» **Your task**: In the records below, change every "lens line" to "intrinsics line" and leave all other text unchanged. Give the revised records back without the pictures.

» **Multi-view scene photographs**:
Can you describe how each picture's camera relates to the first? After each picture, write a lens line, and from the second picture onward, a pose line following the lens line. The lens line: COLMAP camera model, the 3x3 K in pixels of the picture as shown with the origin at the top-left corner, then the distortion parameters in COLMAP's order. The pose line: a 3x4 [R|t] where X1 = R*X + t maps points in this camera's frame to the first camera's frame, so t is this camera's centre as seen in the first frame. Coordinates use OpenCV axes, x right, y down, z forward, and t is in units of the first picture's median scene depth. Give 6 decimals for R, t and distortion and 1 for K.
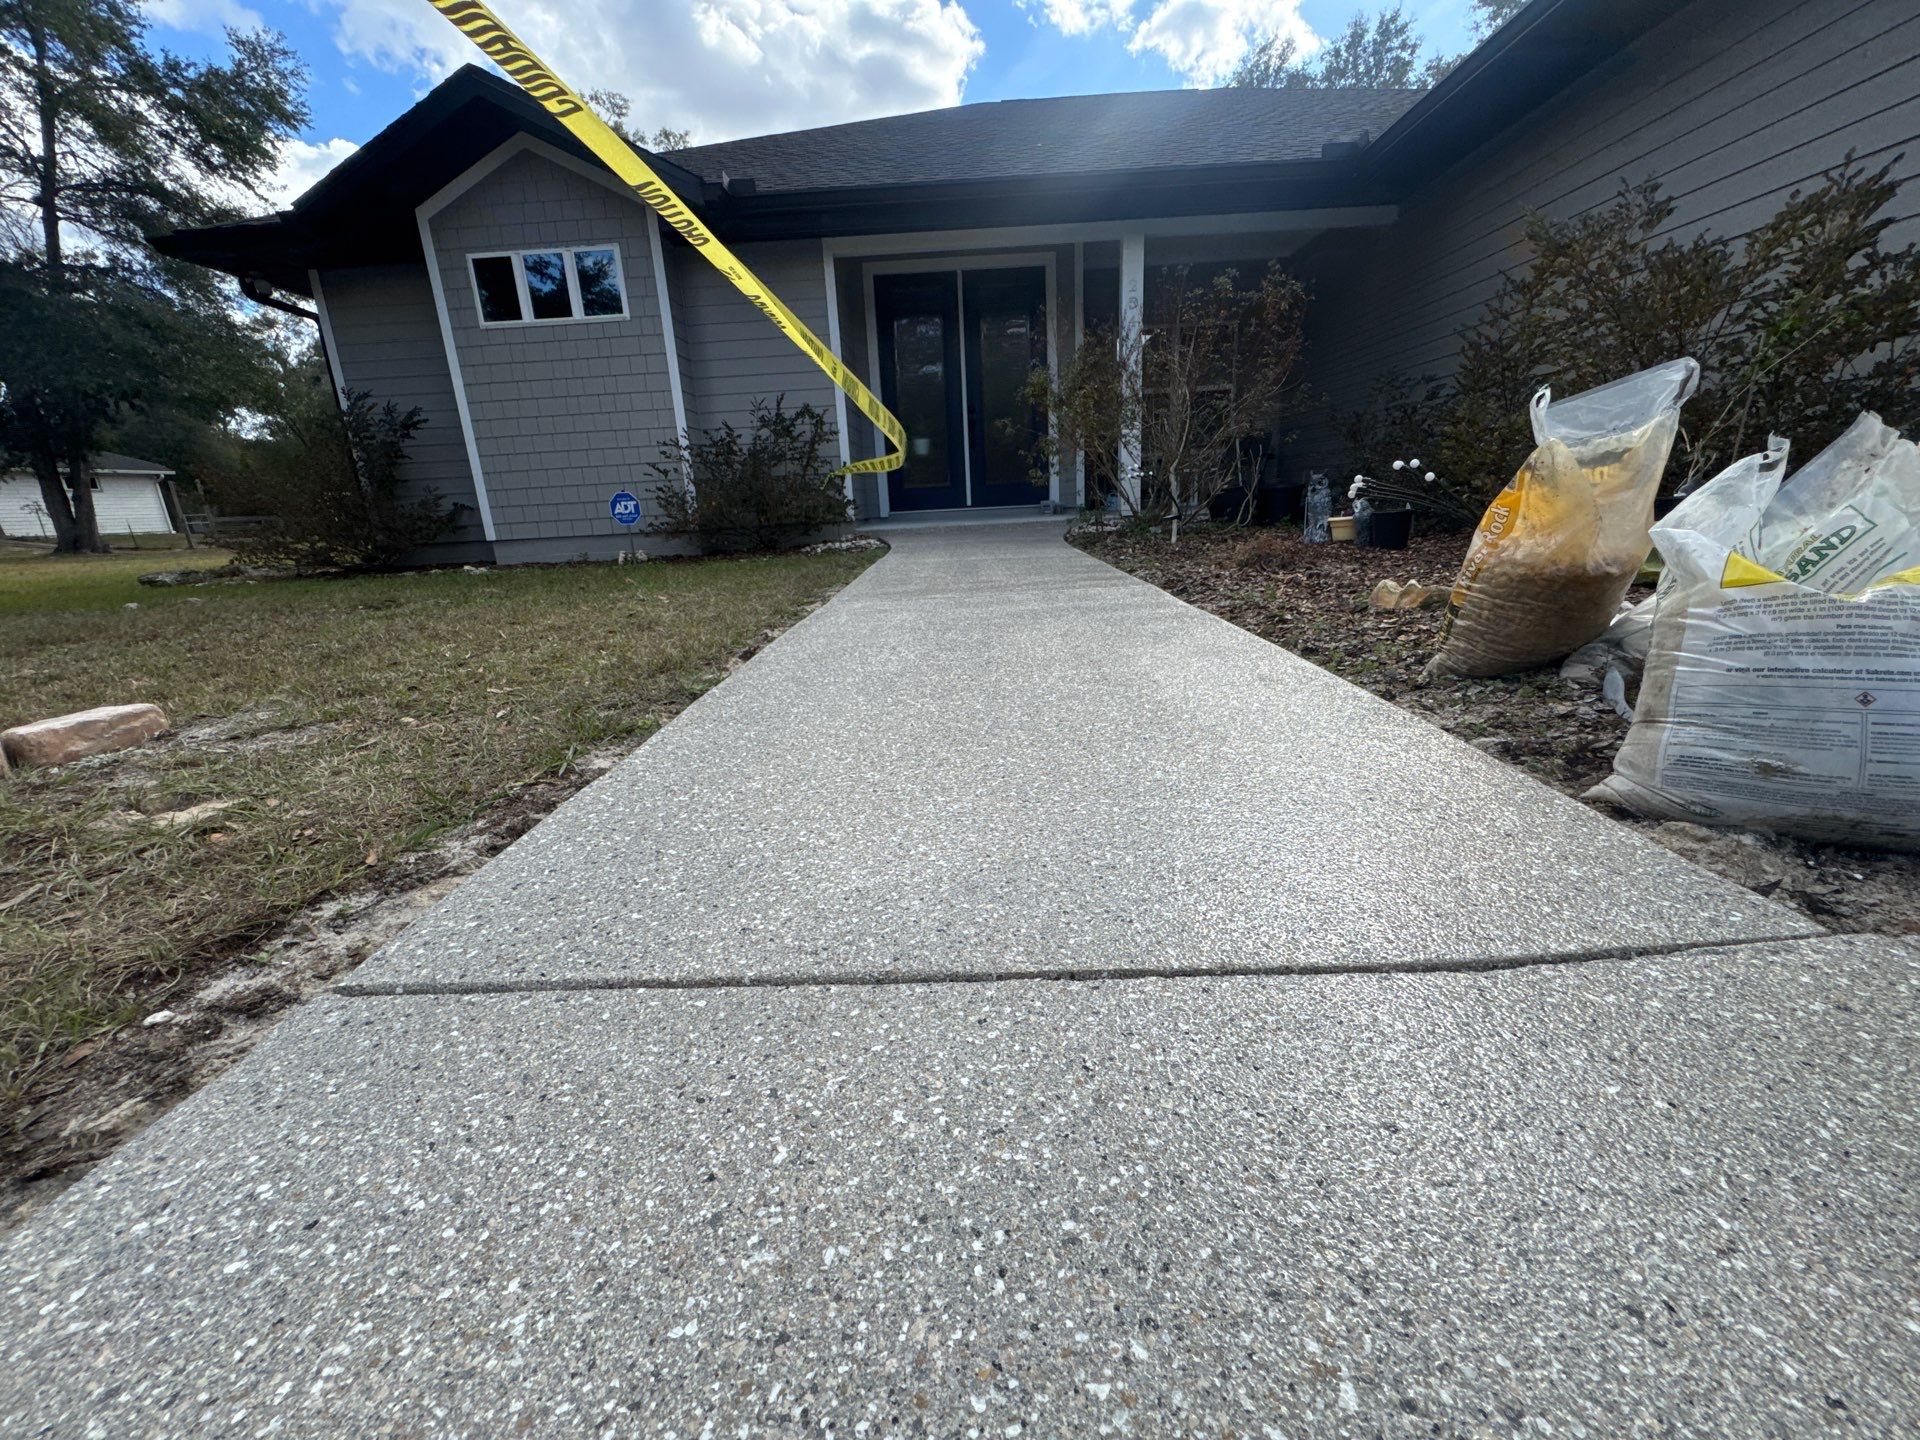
lens RADIAL K [[766.6, 0, 960.0], [0, 766.6, 720.0], [0, 0, 1]] dist [-0.003271, -0.000294]
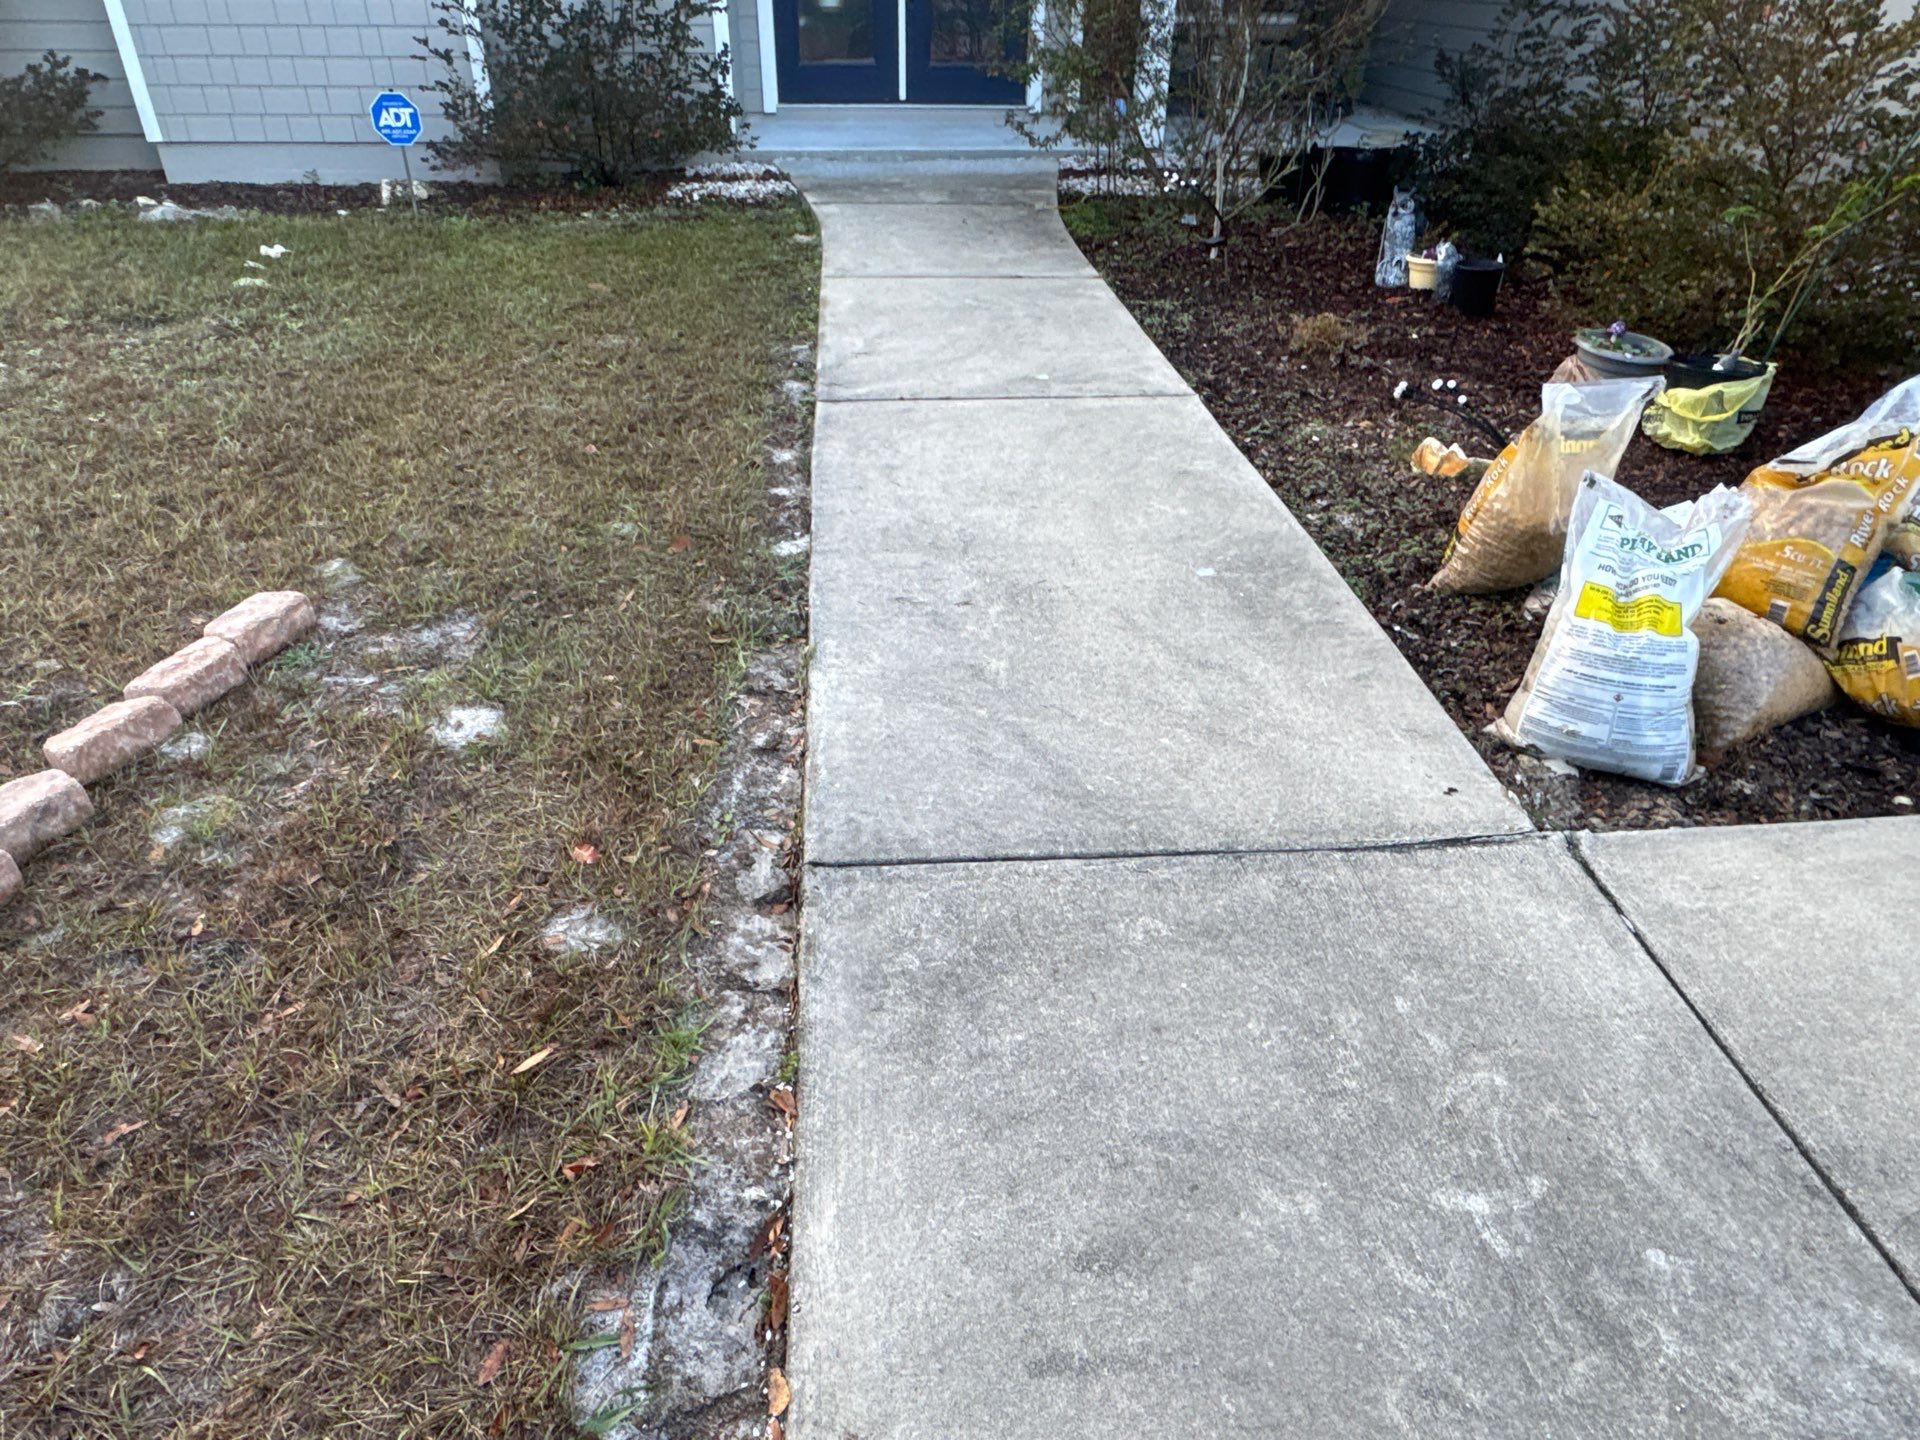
lens RADIAL K [[1223.5, 0, 960.0], [0, 1223.5, 720.0], [0, 0, 1]] dist [-0.004785, 0.000283]
pose [[0.993663, 0.000972, 0.112400, -0.256313], [-0.031764, 0.961634, 0.272492, -0.276989], [-0.107823, -0.274335, 0.955570, -0.615319]]
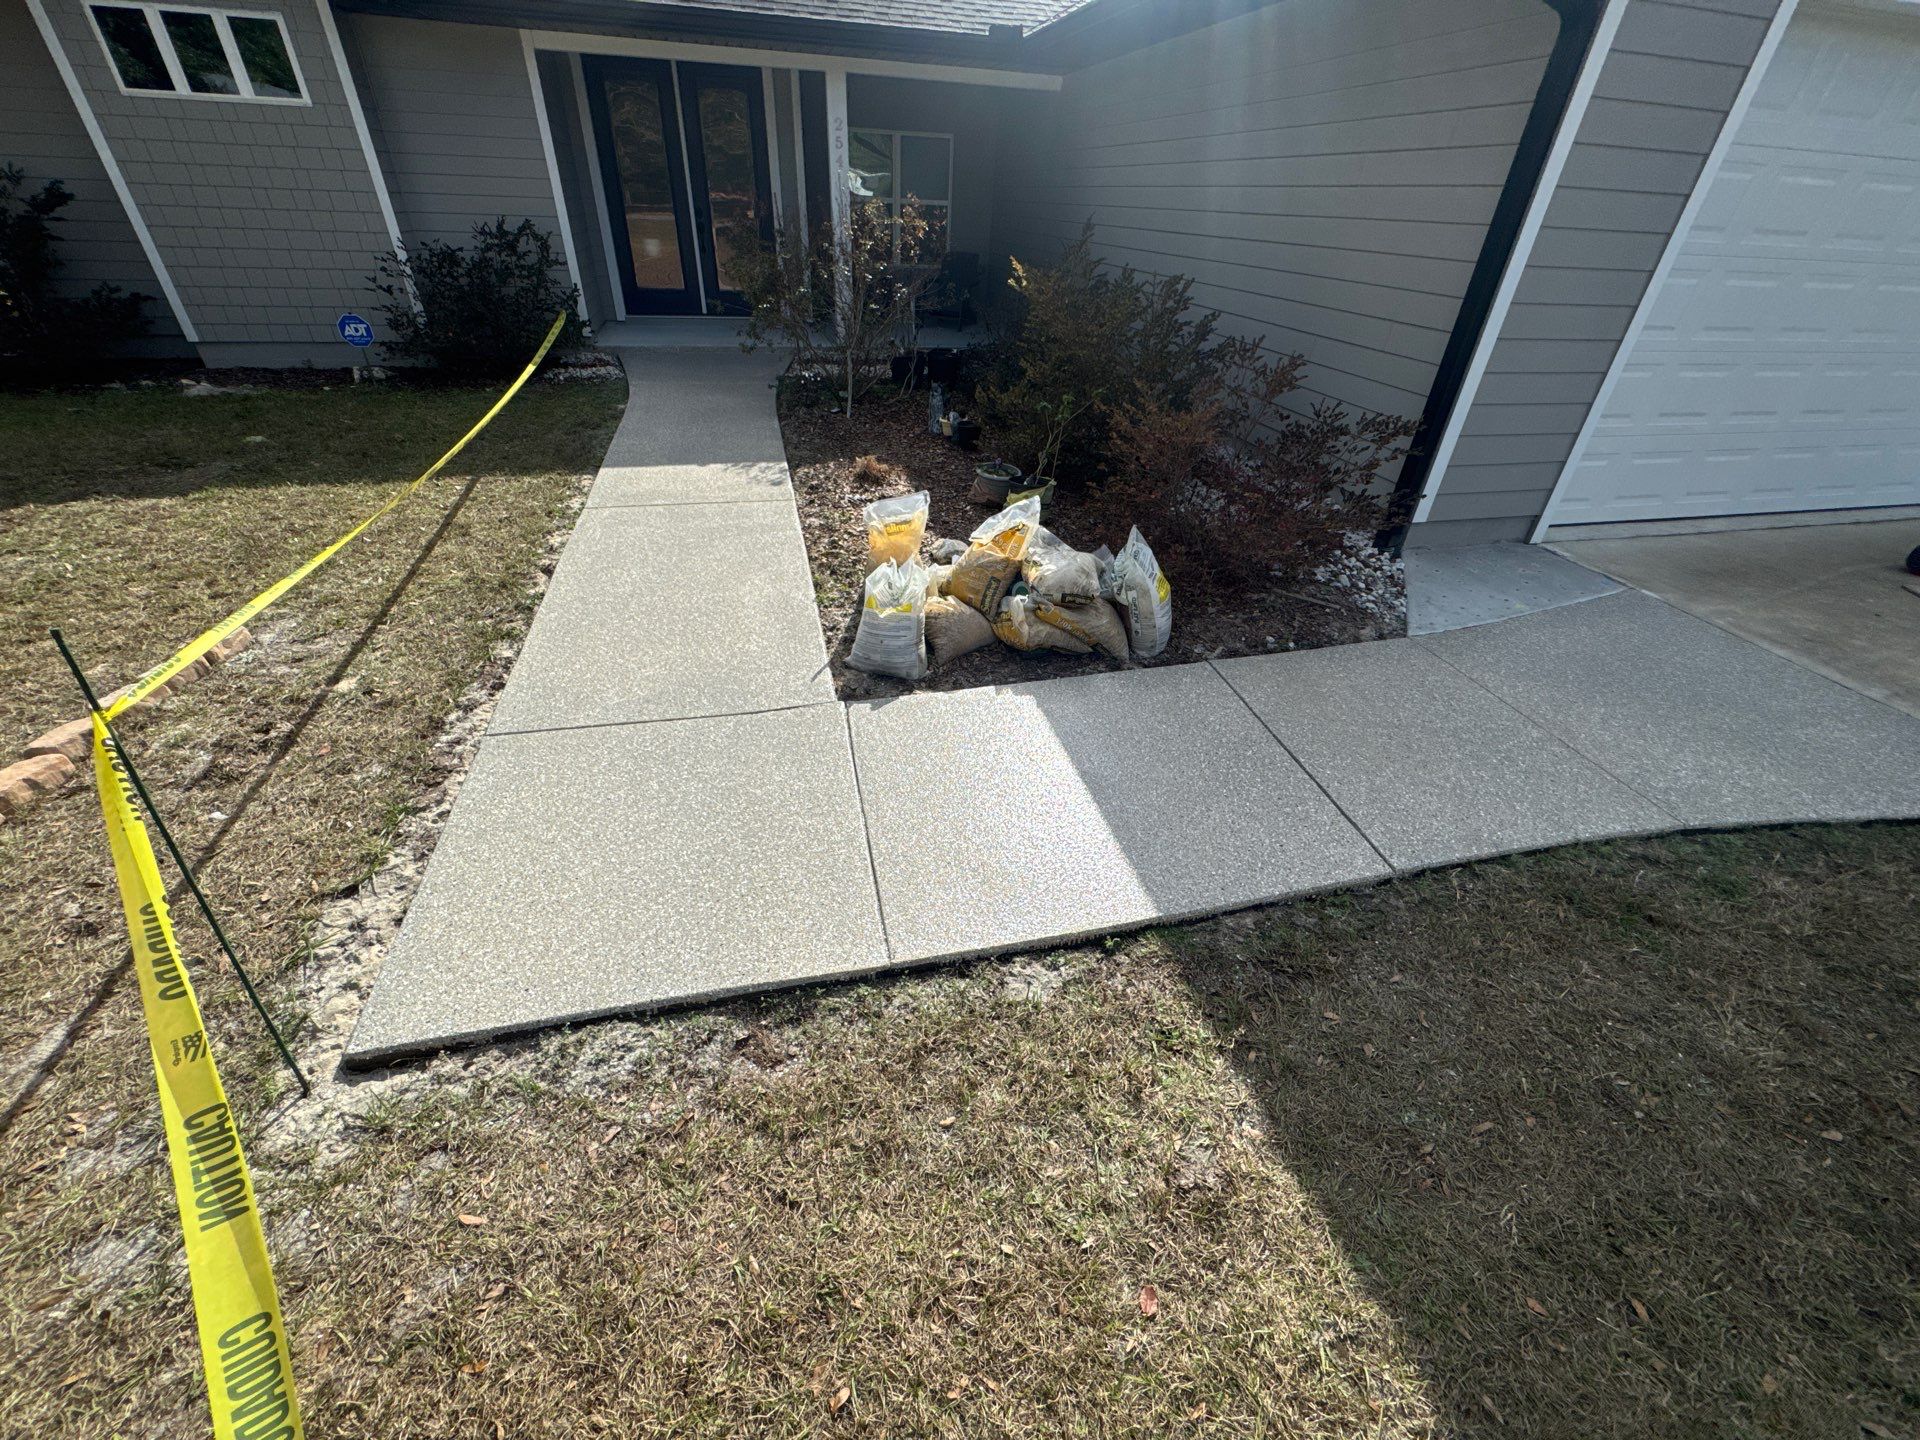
lens RADIAL K [[766.6, 0, 960.0], [0, 766.6, 720.0], [0, 0, 1]] dist [-0.003271, -0.000294]
pose [[0.964747, -0.067177, 0.254463, 0.210930], [-0.015730, 0.950428, 0.310548, -0.356002], [-0.262710, -0.303603, 0.915865, -1.162964]]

» **Solved exercise**:
Can you describe how each picture's camera relates to the first? After each picture, write a intrinsics line, and from the second picture onward, a pose line following the intrinsics line. The intrinsics line: COLMAP camera model, the 3x3 K in pixels of the picture as shown with the origin at the top-left corner, then the distortion parameters in COLMAP's order. The pose line: a 3x4 [R|t] where X1 = R*X + t maps points in this camera's frame to the first camera's frame, so t is this camera's centre as seen in the first frame. Coordinates use OpenCV axes, x right, y down, z forward, and t is in units of the first picture's median scene depth. Give 6 decimals for R, t and distortion and 1 for K.
lens RADIAL K [[766.6, 0, 960.0], [0, 766.6, 720.0], [0, 0, 1]] dist [-0.003271, -0.000294]
lens RADIAL K [[1223.5, 0, 960.0], [0, 1223.5, 720.0], [0, 0, 1]] dist [-0.004785, 0.000283]
pose [[0.993663, 0.000972, 0.112400, -0.256313], [-0.031764, 0.961634, 0.272492, -0.276989], [-0.107823, -0.274335, 0.955570, -0.615319]]
lens RADIAL K [[766.6, 0, 960.0], [0, 766.6, 720.0], [0, 0, 1]] dist [-0.003271, -0.000294]
pose [[0.964747, -0.067177, 0.254463, 0.210930], [-0.015730, 0.950428, 0.310548, -0.356002], [-0.262710, -0.303603, 0.915865, -1.162964]]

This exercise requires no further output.